Singapore! It was where the television shows were made! Every family had a satellite on the island where I lived, to receive the free channels SBC (Singapore Broadcasting Corporation) aired; I was very familiar with the stories back then. And so I went to Singapore, a little sorry that I had left my cousins and uncles and aunts-in-law behind.



That's when I first met my Fourth Aunt. She was beautiful! She wore lipstick, had short, coiffed hair and she smiled the prettiest of smiles at me. I was a little bedazzled then. I also didn't quite know what to make of the single-floored, high ceilinged and chandeliered place that's carpeted and marbled. The help they had were female, and looked soft while the help we had in Indonesia were male and... they hauled things.

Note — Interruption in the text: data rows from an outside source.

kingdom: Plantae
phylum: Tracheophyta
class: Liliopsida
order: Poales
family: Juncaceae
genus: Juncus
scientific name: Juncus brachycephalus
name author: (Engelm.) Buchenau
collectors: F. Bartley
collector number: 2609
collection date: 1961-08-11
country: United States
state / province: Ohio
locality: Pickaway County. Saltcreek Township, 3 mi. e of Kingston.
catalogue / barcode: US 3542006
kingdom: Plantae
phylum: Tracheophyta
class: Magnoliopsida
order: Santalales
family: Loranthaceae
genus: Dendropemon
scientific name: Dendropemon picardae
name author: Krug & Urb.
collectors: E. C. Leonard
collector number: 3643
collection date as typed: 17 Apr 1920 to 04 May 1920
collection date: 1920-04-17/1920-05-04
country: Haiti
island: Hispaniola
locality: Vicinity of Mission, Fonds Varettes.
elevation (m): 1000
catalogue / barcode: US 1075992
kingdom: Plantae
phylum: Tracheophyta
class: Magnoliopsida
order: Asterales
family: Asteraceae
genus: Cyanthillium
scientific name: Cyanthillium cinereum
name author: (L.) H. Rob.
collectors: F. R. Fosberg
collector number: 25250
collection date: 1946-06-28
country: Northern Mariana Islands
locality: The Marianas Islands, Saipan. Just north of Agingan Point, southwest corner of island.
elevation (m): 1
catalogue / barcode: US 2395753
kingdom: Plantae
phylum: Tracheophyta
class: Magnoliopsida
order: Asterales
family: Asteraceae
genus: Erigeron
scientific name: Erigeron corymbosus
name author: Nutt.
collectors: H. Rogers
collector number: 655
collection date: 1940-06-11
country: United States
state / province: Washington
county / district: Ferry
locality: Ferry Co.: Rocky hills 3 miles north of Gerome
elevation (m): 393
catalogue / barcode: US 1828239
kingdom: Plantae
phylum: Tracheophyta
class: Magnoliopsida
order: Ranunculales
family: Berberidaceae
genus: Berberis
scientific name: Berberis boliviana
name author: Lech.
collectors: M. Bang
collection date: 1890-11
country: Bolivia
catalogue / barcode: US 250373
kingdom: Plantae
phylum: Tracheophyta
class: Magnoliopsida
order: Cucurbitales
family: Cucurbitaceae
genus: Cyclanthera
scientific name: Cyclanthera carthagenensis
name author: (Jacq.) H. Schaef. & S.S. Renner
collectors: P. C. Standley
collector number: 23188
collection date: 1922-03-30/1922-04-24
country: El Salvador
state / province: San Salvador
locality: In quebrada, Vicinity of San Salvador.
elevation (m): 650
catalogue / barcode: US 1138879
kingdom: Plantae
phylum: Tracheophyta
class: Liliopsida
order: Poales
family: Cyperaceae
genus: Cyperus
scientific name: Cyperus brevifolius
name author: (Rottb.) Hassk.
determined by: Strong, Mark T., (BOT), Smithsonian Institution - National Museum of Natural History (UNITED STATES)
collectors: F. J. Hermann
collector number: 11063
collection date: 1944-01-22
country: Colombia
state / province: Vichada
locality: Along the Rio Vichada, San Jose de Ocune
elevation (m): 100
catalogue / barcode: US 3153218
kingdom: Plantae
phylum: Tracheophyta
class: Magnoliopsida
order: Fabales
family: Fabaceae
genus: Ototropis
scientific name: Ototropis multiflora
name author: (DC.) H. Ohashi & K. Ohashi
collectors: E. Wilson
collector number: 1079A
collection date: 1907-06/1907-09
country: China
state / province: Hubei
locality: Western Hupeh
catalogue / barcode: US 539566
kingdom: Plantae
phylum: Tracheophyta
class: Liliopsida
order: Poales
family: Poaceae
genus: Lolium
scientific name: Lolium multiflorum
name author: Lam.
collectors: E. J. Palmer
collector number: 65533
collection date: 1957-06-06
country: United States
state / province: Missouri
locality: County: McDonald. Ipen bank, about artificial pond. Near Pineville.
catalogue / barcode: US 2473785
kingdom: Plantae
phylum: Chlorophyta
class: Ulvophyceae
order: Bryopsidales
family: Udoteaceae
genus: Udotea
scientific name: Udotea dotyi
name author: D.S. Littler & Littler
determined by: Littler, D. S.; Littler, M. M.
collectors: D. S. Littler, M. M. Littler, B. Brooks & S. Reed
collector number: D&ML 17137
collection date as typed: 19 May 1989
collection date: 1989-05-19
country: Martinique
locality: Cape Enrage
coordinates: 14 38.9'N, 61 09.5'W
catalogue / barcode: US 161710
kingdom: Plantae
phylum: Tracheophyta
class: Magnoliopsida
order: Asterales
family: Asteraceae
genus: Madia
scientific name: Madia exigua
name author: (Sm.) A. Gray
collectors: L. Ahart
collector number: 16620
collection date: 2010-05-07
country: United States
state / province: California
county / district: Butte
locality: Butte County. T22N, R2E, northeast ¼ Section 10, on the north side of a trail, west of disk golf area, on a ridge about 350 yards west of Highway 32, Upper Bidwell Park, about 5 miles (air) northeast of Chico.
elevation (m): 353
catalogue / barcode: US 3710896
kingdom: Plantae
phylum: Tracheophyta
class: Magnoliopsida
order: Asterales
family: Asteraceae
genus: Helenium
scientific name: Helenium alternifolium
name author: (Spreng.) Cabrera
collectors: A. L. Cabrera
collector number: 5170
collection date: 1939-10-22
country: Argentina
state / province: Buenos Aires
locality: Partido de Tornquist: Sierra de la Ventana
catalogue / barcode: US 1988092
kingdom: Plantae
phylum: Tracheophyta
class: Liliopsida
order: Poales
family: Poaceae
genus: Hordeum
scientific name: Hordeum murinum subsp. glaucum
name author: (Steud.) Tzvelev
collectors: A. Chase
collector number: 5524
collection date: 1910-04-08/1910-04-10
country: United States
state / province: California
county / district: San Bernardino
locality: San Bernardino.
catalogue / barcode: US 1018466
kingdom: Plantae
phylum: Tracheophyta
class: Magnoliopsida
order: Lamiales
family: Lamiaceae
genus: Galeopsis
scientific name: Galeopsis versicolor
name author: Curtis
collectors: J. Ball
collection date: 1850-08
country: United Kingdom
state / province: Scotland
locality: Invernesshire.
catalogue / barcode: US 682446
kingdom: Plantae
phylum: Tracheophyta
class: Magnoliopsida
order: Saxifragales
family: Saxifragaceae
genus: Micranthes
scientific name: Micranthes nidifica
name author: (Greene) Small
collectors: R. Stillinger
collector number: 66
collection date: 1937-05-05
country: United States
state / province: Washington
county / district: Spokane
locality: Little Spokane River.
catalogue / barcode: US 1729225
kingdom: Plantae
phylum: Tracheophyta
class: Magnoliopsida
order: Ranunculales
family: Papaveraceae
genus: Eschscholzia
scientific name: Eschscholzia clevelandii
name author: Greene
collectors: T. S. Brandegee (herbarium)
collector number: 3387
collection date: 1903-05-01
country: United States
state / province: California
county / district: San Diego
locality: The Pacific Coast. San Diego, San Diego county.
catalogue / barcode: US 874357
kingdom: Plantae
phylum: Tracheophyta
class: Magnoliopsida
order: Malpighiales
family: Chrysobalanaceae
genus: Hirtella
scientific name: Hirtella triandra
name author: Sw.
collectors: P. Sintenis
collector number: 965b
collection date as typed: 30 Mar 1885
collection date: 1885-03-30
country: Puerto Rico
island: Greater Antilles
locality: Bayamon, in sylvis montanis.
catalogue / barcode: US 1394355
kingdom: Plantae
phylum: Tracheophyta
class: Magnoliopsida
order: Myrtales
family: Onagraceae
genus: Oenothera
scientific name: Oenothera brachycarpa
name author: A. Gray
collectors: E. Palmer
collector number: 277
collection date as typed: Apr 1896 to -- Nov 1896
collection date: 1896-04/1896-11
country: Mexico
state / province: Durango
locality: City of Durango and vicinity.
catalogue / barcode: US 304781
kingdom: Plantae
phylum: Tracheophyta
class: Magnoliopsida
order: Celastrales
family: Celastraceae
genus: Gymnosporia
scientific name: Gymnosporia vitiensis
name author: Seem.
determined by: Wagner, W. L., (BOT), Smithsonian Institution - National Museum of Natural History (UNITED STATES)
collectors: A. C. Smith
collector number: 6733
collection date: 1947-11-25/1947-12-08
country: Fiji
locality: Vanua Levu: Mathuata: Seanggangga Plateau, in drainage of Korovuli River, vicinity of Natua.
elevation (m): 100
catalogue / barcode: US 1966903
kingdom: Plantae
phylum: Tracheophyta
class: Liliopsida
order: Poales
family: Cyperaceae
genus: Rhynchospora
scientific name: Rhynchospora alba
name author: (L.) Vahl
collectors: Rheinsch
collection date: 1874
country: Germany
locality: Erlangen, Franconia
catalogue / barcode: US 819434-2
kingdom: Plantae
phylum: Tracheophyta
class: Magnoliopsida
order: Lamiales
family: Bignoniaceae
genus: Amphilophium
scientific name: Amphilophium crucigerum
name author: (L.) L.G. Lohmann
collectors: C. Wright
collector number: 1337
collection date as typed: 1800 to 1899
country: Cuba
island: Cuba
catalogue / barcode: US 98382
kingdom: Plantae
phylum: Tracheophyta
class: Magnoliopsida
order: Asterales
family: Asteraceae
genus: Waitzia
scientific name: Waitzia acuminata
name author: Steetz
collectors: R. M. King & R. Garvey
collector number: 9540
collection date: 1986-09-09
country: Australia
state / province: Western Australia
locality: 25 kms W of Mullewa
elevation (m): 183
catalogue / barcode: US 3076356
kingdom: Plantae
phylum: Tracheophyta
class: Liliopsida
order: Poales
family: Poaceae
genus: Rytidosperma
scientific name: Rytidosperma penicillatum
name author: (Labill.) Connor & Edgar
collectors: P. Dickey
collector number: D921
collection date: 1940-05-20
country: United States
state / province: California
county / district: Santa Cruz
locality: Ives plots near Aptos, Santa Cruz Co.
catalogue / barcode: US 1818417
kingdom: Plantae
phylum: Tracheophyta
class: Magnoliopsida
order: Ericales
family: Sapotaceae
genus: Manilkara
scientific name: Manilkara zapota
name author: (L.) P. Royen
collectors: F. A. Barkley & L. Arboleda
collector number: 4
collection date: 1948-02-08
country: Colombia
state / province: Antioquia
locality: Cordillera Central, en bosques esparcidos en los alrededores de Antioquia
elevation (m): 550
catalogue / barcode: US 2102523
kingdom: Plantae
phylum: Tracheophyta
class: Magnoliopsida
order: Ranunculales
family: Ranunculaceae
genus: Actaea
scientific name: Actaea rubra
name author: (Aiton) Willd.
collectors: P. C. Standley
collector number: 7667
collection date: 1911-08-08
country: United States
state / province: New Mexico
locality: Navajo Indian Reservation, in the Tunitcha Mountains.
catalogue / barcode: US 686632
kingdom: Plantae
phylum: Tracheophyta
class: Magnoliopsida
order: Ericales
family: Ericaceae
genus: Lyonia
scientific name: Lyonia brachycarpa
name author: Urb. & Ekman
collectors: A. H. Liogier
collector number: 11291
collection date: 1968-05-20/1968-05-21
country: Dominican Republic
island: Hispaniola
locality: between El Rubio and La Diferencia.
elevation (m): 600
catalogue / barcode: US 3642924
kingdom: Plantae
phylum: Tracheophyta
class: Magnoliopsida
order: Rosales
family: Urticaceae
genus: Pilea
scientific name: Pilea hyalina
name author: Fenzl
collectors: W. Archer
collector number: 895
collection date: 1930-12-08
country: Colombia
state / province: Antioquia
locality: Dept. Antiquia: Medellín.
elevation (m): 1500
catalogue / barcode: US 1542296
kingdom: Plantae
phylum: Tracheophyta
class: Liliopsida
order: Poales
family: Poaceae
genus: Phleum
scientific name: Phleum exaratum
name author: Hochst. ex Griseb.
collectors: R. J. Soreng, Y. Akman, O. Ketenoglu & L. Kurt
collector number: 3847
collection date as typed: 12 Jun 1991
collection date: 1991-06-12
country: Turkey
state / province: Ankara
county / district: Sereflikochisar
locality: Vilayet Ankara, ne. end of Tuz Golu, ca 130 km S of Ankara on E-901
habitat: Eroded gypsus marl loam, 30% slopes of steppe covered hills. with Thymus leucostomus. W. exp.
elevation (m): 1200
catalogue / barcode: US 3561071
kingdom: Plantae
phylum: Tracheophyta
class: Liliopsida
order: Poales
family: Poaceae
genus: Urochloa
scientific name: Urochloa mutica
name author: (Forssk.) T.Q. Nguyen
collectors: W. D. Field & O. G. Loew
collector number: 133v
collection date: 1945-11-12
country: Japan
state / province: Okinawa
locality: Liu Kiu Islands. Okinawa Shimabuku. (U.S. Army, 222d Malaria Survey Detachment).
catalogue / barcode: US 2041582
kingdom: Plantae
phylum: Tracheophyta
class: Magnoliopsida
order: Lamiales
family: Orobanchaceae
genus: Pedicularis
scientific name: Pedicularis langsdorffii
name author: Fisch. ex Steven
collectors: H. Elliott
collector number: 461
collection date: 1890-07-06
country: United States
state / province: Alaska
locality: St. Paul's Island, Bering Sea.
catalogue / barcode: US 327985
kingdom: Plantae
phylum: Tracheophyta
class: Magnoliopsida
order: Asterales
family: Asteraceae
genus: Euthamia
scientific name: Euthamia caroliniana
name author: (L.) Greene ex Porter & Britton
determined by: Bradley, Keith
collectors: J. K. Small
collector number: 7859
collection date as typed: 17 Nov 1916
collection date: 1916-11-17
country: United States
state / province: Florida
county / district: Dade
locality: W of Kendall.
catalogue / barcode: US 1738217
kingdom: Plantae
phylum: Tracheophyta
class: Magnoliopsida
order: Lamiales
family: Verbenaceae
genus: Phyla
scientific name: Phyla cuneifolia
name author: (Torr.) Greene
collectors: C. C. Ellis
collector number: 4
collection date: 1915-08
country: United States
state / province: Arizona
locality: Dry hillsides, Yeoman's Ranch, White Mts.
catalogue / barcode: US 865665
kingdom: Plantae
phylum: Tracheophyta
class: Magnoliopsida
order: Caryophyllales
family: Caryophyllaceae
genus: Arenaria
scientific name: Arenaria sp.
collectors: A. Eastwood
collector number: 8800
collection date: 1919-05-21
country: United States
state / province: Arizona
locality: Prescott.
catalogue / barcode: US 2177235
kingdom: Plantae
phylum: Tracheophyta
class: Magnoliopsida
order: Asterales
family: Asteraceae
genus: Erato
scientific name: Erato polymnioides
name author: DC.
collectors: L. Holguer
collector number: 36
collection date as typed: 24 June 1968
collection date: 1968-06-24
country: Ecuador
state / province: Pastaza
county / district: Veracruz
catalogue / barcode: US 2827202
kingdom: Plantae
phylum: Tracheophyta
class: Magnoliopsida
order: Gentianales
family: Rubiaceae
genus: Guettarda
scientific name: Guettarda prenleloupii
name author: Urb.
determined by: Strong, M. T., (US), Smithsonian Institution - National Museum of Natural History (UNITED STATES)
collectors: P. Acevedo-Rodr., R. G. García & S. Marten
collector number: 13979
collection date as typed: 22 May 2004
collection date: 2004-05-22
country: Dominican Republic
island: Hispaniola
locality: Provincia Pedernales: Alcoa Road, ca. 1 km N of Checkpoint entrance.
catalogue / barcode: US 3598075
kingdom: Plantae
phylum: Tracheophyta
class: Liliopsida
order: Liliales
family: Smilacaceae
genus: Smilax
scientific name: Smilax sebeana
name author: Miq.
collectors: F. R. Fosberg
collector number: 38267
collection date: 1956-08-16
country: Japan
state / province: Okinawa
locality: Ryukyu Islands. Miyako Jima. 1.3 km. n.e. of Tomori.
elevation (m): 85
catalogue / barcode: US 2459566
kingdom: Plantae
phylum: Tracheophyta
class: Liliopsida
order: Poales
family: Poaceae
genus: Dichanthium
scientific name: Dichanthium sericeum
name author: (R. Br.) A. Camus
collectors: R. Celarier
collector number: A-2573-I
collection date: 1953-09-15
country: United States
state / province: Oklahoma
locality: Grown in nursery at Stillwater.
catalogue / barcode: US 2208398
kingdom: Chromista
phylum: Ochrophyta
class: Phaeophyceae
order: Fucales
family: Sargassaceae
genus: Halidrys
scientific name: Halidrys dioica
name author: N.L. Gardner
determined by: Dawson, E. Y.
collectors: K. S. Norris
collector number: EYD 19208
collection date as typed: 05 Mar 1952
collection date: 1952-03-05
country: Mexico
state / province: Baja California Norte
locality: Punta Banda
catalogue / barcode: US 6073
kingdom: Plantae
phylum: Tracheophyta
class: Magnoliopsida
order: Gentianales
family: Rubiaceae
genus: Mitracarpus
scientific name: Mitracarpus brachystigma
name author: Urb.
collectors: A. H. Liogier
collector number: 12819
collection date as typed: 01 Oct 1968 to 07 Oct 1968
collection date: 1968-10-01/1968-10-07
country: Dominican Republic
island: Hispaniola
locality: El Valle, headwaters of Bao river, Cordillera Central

I was immediately fascinated with my cousin, Chin Chun. He looked cute, wore colours that I was unused to seeing on a shirt and laughed a lot. He ran and jumped a lot too, mostly from sofa to sofa, and to slam against a grandfather clock in the living room. The clock would chime and jingle each time its internal mechanics got jangled - and it would get jangled about half a dozen times each day by that rascal as I would later observe - but at that time I wondered who this other shortie was.

I stayed there for what felt like a long while, knowing air-conditioning for the first time, kiddy bedroom antics, the bidet, nutella on bread, french toast, Mandarin, and this man whom my aunt cautioned me to "not tell whose child I was". This man was - is - my uncle. Husband to my beautiful aunt, the wealthiest man in the family.

And this was when it all began...


---

*I don't know how the Portuguese pronounced Catholic neither.

*Later that evening, my mother told me when I was much older, that my father, in his continued rage, picked up a sleeping me and almost rammed me against the window grille. The only thing I recalled after some effort when she recounted the incident was the fear I felt when I was in his arms then. And the sight of her picking up the pieces after he wrecked dinner and stormed out. She was physically unhurt.